BEGIN MATERIAL FOR THIS TASK

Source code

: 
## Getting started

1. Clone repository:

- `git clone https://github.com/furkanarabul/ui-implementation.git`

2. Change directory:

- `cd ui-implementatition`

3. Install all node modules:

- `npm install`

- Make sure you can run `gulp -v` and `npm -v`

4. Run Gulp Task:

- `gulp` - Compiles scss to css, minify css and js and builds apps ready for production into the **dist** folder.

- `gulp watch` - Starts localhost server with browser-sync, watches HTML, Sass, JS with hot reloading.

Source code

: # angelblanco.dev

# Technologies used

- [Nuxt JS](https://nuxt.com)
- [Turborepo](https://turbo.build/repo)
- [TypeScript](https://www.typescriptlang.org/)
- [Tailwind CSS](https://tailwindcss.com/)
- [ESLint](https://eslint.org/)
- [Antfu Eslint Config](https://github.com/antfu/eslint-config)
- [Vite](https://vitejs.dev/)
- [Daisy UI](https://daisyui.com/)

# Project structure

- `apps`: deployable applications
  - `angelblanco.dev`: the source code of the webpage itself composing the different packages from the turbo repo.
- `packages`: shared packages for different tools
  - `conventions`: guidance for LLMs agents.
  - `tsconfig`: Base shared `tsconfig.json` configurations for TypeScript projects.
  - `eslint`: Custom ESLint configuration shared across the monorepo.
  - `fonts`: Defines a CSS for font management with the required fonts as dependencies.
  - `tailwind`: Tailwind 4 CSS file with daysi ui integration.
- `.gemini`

END MATERIAL FOR THIS TASK

# EXERCISE DETAILS
Set down the lines exactly as they appear, starting at the first line and ending at the line that contains "# Project structure", with both of those lines included.

# WRITTEN RESPONSE
Source code

: 
## Getting started

1. Clone repository:

- `git clone https://github.com/furkanarabul/ui-implementation.git`

2. Change directory:

- `cd ui-implementatition`

3. Install all node modules:

- `npm install`

- Make sure you can run `gulp -v` and `npm -v`

4. Run Gulp Task:

- `gulp` - Compiles scss to css, minify css and js and builds apps ready for production into the **dist** folder.

- `gulp watch` - Starts localhost server with browser-sync, watches HTML, Sass, JS with hot reloading.

Source code

: # angelblanco.dev

# Technologies used

- [Nuxt JS](https://nuxt.com)
- [Turborepo](https://turbo.build/repo)
- [TypeScript](https://www.typescriptlang.org/)
- [Tailwind CSS](https://tailwindcss.com/)
- [ESLint](https://eslint.org/)
- [Antfu Eslint Config](https://github.com/antfu/eslint-config)
- [Vite](https://vitejs.dev/)
- [Daisy UI](https://daisyui.com/)

# Project structure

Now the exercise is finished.